Disney chief executive Bob Iger announced plans to cut the company’s workforce by 7,000, or about 3 per cent, as part of a broad restructuring that he said would save $5.5bn over the next few years, revive its creative output and make its streaming business profitable.
Investors have been waiting to hear Iger’s strategic plan to reinvigorate the company since his surprise reappointment in November. In a statement, he said Disney was “embarking on a significant transformation” that would lead to “sustained growth and profitability” in streaming.
Disney shares jumped 9 per cent in after-hours trading following the announcement.
Iger’s predecessor, Bob Chapek, was dismissed by the board late last year after Disney’s streaming business posted a $1.5bn quarterly loss. The company pledged to reduce the loss by $200mn in the most recent quarter, but exceeded that target by cutting losses by about $400mn to $1.1bn, according to an earnings report on Wednesday.

YOUR TASK ::
Write out the Disney article word for word between "Iger’s predecessor, Bob" and "report on Wednesday.", inclusive. Draw only on the Disney article above.

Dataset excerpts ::
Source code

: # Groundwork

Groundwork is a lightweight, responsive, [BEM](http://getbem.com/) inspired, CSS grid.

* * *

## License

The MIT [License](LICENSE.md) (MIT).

REPLY TO THE EXERCISE ::
Iger’s predecessor, Bob Chapek, was dismissed by the board late last year after Disney’s streaming business posted a $1.5bn quarterly loss. The company pledged to reduce the loss by $200mn in the most recent quarter, but exceeded that target by cutting losses by about $400mn to $1.1bn, according to an earnings report on Wednesday.